Data extracted from a collection:
========================
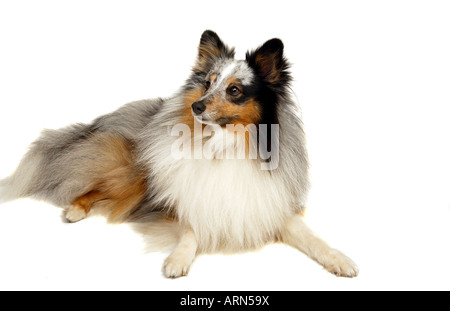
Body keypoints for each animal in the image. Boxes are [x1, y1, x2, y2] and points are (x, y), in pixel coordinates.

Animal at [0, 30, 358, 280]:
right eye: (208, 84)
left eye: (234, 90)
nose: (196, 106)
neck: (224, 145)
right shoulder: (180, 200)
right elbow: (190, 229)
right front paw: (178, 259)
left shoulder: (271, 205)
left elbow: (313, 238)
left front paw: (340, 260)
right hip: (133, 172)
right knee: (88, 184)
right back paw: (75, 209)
========================
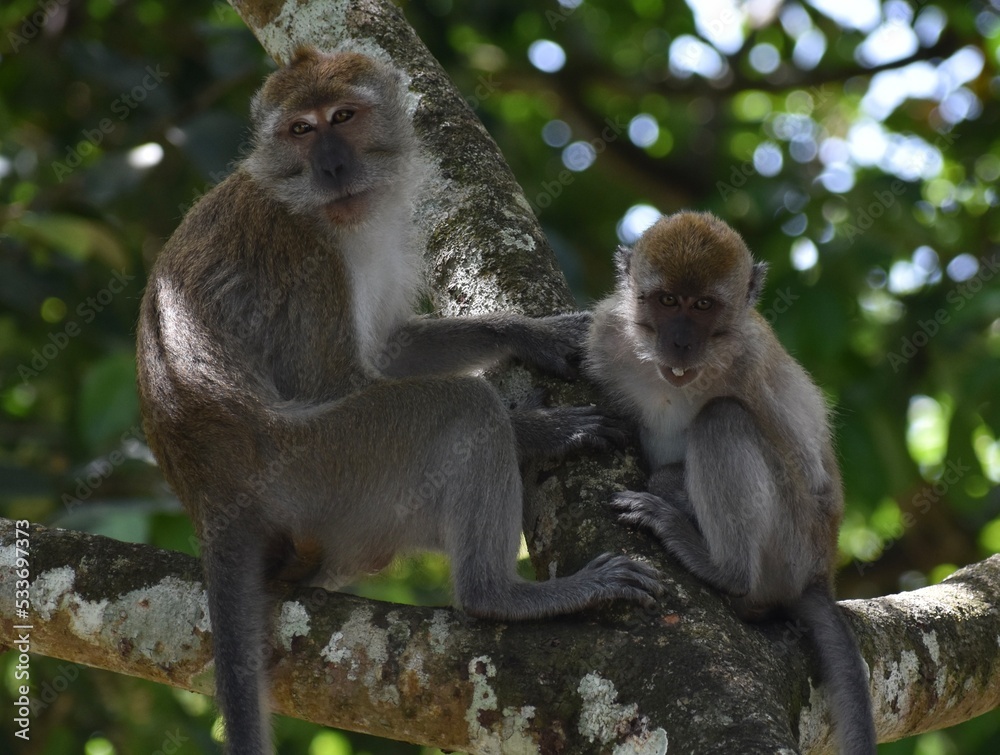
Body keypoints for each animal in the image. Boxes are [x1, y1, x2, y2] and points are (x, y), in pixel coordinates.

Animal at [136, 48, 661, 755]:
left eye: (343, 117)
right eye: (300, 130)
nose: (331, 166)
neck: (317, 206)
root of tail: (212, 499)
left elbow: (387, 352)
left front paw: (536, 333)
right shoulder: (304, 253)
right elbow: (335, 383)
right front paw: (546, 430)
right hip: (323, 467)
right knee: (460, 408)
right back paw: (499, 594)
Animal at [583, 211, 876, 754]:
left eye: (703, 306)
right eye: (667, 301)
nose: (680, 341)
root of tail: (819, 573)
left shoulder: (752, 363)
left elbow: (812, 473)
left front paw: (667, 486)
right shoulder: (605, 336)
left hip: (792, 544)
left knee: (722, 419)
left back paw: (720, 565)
========================
Return the span of lines in the data above that opens at the line with "right elbow: (190, 229)" and closes at the line with "right back paw: (75, 209)", exactly, ends included, nothing else.

■ RESULT FOR THIS TASK
right elbow: (190, 229)
right front paw: (178, 259)
left shoulder: (271, 205)
left elbow: (313, 238)
left front paw: (340, 260)
right hip: (133, 172)
right knee: (88, 184)
right back paw: (75, 209)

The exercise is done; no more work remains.